Saved entries
• • •
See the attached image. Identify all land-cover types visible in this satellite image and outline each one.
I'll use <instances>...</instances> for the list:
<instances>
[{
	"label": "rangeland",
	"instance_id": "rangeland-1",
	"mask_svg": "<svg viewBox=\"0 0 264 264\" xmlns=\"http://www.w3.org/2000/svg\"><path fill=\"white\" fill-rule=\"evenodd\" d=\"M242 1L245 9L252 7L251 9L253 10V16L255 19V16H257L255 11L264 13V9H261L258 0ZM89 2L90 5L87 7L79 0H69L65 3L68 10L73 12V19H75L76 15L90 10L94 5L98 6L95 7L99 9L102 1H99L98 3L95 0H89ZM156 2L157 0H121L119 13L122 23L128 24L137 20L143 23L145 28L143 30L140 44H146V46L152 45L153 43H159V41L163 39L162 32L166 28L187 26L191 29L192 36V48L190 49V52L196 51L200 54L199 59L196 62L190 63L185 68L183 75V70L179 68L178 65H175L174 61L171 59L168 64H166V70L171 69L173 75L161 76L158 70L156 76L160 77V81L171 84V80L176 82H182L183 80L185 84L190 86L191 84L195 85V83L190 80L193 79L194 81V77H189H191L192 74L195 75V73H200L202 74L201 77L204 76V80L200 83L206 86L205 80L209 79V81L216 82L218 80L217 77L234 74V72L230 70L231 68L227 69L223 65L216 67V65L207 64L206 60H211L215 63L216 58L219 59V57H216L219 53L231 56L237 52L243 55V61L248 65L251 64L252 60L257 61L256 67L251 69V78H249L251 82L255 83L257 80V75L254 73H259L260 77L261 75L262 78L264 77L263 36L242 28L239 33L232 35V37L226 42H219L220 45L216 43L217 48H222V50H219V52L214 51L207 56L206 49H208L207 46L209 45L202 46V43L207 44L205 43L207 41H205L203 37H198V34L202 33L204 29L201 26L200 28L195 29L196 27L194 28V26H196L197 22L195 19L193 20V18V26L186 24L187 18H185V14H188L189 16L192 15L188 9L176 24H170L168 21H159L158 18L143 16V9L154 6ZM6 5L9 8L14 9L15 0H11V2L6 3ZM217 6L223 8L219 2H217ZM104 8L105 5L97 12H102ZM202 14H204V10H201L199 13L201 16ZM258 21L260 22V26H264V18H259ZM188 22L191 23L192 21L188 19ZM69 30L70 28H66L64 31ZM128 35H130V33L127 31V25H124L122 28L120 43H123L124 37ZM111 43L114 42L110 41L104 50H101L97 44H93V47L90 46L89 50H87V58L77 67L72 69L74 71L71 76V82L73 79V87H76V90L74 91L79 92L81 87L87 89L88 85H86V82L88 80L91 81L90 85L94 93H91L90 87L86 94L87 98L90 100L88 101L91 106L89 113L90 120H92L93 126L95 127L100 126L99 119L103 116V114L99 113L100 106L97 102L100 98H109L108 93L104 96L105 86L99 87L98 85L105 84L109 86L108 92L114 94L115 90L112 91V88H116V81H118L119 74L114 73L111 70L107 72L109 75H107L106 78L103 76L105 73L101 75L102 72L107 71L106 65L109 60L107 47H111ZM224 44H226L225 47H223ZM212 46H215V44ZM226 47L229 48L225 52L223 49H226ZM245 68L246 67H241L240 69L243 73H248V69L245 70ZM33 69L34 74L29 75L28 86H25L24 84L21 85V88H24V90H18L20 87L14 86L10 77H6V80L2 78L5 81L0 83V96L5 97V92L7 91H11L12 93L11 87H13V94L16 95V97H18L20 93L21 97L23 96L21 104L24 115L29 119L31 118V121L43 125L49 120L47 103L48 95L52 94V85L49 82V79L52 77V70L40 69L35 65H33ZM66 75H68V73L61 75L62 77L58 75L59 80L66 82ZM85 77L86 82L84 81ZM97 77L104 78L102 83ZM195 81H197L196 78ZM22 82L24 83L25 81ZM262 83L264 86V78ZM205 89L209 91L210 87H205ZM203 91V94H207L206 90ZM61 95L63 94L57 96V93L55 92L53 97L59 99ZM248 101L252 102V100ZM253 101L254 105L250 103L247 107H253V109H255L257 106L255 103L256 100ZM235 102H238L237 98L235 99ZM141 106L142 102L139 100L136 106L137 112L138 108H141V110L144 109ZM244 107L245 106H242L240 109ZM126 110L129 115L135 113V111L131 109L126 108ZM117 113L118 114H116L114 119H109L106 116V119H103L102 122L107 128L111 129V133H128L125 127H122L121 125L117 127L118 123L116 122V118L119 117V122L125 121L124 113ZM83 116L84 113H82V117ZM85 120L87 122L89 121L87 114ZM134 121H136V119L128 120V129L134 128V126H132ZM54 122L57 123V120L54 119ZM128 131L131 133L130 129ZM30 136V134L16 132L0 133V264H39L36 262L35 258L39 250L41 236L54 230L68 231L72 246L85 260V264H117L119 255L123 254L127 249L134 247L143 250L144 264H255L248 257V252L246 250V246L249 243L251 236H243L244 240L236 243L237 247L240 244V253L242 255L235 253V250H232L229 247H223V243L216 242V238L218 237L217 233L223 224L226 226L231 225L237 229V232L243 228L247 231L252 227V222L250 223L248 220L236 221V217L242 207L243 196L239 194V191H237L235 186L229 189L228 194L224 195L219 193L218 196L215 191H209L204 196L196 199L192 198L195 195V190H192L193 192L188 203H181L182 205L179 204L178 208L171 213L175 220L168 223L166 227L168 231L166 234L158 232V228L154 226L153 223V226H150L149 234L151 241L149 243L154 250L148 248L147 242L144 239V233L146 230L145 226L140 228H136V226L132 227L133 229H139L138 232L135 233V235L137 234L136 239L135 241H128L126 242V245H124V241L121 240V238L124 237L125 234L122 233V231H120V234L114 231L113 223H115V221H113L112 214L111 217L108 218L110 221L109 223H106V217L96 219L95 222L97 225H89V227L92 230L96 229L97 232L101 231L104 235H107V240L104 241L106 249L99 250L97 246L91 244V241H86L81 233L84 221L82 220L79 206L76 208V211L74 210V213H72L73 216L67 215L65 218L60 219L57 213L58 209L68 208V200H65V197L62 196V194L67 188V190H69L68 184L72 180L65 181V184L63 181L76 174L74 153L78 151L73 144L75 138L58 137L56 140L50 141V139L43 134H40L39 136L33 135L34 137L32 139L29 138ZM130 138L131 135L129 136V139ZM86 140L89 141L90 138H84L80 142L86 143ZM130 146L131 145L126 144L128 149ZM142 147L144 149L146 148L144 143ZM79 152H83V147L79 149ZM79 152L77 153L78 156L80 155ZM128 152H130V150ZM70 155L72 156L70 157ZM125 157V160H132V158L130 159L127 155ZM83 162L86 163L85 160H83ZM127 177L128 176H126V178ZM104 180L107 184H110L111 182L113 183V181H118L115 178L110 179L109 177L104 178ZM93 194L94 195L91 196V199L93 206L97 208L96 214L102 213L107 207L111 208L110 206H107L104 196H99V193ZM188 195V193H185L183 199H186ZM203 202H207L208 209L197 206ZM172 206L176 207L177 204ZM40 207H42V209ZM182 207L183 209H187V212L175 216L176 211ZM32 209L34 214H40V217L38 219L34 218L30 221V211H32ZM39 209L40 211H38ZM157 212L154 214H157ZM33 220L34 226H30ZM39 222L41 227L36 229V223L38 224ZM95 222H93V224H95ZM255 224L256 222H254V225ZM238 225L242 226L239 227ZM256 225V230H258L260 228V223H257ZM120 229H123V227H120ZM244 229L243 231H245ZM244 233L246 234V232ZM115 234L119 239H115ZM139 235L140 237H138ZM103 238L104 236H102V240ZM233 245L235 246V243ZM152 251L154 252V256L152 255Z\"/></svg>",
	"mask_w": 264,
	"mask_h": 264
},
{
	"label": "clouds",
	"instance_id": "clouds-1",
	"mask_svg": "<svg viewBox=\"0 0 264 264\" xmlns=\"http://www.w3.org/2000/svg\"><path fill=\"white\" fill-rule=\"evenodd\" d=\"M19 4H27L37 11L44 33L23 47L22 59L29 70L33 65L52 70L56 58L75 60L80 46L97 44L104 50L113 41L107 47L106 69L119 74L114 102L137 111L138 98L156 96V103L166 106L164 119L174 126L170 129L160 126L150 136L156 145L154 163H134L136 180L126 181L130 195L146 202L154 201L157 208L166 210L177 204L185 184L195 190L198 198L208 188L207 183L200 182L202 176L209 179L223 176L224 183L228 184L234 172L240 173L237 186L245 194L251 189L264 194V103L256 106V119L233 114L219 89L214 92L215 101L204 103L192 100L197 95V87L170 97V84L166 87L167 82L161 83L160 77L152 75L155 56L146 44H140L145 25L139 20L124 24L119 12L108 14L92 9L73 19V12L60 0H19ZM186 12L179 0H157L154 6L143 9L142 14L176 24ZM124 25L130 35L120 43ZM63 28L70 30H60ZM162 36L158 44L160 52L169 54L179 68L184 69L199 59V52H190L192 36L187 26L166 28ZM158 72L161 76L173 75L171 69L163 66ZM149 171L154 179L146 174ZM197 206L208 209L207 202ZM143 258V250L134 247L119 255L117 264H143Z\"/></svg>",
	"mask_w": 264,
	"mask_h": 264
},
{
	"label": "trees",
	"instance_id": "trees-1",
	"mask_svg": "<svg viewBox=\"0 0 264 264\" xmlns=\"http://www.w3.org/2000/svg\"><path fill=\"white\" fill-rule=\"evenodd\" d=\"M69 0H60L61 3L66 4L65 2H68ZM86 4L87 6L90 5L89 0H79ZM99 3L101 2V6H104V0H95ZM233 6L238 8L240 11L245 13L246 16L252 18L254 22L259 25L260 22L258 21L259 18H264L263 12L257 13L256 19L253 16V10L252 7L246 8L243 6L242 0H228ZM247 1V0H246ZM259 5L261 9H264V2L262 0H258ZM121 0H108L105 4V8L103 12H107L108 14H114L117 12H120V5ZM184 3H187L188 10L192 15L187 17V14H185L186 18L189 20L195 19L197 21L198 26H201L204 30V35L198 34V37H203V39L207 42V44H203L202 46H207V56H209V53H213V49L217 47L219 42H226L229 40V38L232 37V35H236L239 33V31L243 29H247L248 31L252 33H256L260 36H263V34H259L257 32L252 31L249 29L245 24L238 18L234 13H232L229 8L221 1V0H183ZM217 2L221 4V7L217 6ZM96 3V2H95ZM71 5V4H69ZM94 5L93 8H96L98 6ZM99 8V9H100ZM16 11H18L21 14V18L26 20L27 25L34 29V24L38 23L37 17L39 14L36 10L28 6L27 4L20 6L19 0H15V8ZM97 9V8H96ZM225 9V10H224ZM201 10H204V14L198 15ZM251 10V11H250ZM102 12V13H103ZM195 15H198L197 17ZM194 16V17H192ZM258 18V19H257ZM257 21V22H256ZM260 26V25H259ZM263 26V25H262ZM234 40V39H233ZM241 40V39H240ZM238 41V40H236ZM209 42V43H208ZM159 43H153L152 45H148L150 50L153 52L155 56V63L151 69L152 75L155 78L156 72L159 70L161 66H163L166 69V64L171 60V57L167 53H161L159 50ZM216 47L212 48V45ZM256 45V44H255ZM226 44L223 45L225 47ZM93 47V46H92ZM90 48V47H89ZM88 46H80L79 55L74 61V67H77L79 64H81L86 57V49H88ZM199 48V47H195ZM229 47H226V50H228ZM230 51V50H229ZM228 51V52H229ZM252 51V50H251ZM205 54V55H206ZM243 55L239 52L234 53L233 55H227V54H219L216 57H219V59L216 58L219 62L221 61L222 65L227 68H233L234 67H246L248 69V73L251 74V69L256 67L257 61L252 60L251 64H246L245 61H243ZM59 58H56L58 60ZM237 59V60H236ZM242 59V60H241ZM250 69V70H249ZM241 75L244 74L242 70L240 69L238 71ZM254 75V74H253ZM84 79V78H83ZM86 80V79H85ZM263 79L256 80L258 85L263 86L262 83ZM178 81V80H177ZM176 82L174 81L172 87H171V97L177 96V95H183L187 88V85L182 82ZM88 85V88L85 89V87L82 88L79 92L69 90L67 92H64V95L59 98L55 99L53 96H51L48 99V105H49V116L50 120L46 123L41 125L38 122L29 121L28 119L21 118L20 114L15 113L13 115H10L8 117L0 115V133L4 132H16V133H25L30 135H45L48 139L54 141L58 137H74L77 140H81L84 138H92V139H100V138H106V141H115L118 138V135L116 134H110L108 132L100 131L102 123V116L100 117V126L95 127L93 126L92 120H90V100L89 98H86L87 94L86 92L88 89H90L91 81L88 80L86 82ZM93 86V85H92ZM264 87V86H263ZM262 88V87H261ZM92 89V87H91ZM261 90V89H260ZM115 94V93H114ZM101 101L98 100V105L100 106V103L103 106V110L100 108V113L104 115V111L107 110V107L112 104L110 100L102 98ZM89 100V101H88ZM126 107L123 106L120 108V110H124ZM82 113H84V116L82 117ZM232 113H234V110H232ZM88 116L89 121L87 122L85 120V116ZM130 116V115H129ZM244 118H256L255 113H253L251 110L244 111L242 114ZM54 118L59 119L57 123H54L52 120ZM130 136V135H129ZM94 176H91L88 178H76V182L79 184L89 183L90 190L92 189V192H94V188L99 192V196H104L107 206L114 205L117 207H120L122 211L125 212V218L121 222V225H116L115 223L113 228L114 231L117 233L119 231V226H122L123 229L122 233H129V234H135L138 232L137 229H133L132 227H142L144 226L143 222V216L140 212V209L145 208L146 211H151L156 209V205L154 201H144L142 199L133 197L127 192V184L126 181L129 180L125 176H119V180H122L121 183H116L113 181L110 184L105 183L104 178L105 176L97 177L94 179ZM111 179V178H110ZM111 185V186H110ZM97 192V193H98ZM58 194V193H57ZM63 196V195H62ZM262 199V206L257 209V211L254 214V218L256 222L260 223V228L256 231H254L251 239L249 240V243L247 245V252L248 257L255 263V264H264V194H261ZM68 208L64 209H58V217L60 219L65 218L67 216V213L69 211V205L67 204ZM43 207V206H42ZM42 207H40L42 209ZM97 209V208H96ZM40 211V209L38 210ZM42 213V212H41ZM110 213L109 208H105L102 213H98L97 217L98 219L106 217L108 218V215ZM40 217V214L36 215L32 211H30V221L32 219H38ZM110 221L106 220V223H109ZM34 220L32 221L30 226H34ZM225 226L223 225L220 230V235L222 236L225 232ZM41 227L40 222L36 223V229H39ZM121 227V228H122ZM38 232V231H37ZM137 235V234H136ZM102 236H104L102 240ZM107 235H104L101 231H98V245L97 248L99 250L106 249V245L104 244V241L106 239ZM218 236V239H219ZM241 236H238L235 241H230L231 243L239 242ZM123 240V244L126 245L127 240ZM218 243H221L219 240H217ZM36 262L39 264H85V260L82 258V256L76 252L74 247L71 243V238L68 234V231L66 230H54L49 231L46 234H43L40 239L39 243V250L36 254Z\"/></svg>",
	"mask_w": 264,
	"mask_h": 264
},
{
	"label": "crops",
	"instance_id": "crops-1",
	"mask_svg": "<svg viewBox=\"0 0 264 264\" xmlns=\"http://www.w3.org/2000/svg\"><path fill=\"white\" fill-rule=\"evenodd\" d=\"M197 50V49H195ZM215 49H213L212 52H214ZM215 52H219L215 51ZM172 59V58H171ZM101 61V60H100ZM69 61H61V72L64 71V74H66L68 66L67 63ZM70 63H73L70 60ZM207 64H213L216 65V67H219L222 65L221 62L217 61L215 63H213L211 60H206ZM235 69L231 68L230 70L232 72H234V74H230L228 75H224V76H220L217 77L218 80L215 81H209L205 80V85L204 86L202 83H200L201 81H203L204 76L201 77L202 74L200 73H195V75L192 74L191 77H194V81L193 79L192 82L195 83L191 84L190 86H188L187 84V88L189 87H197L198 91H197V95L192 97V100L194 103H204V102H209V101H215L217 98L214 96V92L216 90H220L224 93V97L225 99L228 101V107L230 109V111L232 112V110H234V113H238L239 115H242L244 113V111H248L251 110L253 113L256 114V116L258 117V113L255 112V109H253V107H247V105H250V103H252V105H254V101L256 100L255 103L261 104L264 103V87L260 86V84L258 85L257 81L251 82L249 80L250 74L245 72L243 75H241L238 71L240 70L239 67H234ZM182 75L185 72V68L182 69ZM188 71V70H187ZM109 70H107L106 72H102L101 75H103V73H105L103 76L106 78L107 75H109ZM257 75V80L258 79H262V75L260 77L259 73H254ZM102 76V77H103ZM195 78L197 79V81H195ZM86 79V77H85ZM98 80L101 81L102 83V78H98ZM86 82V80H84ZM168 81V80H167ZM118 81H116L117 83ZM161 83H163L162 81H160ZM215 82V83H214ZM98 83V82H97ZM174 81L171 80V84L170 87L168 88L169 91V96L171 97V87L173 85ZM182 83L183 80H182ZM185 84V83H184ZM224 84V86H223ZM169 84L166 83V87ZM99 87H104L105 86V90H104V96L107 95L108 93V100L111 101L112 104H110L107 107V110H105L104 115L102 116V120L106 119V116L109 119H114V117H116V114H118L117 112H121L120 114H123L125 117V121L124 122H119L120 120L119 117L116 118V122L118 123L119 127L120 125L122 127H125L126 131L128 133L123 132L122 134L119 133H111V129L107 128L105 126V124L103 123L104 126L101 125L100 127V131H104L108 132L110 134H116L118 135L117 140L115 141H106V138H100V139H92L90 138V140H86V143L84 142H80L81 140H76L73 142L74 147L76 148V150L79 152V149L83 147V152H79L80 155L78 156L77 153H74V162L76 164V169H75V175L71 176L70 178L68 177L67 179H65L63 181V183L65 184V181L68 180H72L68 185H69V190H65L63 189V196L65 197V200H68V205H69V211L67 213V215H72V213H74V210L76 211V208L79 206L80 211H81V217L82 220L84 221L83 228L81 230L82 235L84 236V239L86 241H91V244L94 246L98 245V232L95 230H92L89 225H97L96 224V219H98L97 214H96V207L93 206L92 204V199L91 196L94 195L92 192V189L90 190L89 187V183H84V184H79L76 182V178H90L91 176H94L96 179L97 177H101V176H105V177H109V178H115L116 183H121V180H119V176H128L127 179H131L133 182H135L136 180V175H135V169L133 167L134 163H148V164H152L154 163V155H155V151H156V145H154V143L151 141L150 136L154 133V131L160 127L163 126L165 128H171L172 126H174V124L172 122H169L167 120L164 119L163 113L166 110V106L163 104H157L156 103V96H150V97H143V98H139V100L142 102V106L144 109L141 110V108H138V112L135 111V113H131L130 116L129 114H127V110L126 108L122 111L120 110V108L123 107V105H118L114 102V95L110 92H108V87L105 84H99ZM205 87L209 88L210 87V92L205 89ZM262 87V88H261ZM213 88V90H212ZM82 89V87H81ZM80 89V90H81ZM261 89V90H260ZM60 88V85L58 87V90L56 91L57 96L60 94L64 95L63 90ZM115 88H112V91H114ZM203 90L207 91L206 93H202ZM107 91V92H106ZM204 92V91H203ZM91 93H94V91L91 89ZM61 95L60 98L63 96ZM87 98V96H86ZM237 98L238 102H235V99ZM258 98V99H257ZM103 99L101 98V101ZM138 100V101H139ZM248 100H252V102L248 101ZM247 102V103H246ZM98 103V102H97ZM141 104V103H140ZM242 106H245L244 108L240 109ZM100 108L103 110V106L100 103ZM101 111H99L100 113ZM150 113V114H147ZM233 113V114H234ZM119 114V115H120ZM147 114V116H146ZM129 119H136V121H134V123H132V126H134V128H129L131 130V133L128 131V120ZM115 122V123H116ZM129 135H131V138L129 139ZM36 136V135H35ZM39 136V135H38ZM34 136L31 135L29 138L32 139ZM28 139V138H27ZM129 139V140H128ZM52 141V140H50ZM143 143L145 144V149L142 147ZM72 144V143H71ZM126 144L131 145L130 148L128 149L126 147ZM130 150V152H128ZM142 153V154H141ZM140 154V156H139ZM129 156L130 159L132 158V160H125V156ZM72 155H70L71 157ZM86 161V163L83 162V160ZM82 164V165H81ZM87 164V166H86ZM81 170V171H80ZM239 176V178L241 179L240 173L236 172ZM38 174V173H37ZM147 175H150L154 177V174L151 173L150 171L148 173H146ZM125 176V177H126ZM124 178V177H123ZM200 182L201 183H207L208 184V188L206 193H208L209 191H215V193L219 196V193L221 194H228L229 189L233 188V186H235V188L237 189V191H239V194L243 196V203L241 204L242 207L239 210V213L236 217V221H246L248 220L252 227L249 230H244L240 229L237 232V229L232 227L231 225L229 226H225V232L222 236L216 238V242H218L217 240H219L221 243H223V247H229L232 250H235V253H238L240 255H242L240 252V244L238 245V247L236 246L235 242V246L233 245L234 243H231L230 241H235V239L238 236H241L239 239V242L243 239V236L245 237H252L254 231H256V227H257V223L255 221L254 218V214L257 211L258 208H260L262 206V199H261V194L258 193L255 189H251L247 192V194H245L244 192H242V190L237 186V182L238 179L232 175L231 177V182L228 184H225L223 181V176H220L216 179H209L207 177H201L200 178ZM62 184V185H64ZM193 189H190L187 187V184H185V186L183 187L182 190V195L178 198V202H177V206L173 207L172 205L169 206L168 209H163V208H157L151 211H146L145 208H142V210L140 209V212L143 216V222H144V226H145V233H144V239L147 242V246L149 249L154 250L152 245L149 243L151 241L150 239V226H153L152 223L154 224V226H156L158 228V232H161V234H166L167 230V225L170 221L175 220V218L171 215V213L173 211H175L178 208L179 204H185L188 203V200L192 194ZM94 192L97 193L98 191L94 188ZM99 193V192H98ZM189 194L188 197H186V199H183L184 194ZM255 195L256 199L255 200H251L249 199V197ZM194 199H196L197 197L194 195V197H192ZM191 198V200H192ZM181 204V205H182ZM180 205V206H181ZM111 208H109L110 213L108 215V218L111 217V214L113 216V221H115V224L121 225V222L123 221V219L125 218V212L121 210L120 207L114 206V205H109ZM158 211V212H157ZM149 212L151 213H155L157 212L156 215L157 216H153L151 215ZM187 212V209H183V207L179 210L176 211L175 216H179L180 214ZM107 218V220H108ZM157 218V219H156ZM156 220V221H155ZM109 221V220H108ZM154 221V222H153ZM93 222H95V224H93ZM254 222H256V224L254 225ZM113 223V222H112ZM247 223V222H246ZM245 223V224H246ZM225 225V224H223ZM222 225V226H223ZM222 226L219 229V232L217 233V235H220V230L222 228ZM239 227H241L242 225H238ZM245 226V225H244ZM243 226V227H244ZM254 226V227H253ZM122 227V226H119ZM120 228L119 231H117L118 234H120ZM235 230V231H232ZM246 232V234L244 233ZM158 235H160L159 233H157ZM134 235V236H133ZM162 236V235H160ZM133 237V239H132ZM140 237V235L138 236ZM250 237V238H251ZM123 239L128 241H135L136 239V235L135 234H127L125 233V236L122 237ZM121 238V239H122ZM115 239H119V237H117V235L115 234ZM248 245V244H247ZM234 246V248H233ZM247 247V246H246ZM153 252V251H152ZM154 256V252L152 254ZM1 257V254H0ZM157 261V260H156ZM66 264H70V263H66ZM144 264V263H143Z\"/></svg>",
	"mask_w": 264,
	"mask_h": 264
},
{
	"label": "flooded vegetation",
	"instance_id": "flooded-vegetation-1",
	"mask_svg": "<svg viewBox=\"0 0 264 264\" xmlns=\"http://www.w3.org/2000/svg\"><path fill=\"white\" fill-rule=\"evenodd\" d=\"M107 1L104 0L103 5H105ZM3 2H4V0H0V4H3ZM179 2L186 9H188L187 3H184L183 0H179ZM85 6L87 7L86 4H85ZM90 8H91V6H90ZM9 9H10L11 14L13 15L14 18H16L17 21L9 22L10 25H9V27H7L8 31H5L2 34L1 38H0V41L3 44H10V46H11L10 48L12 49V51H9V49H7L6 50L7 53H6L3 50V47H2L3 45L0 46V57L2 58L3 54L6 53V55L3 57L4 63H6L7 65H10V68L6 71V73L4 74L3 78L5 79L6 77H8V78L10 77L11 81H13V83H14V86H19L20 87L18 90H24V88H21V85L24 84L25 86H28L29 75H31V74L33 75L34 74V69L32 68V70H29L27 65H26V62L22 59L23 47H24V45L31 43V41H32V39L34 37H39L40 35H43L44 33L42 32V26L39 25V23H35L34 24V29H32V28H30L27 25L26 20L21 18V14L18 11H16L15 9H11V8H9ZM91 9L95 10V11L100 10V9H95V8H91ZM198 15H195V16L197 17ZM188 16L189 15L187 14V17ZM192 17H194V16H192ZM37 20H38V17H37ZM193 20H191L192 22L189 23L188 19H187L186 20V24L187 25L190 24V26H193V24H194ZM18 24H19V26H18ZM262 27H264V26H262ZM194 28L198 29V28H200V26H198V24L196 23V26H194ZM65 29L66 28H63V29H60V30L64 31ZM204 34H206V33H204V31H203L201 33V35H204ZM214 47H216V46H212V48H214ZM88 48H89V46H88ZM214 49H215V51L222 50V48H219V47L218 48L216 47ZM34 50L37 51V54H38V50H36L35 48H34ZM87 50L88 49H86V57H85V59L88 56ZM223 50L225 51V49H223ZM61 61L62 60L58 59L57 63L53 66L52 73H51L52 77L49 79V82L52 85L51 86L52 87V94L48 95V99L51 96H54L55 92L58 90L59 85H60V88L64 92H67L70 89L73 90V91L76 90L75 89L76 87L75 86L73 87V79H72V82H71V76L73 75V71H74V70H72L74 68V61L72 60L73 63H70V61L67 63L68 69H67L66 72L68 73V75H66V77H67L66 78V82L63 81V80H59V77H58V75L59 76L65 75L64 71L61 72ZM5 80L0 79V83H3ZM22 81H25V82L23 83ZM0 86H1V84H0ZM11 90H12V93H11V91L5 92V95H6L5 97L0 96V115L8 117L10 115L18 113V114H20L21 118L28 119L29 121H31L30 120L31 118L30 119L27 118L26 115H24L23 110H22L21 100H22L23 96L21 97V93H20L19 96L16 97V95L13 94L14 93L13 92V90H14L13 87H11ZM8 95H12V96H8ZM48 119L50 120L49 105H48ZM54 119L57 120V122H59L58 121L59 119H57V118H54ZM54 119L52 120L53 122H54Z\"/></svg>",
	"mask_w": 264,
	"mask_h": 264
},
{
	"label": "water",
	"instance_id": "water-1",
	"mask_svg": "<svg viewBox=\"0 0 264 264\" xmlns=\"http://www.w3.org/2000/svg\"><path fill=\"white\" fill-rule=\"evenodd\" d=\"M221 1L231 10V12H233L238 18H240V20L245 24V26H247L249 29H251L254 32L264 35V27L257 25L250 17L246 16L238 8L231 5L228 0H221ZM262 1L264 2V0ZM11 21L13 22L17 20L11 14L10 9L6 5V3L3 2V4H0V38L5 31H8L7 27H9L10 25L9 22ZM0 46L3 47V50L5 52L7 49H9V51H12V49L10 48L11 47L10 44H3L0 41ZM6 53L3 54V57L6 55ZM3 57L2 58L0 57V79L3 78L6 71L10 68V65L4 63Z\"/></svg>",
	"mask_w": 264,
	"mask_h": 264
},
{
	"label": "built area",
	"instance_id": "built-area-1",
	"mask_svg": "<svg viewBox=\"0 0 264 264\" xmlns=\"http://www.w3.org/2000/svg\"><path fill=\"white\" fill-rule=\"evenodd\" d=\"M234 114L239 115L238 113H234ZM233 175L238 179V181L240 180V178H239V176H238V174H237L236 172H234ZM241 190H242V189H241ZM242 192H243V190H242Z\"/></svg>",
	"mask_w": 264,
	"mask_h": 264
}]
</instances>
• • •
(What you need to do) How many lines of the data contain the string "area"? Give only the number, and count a line only if the case matches.

(Full response) 2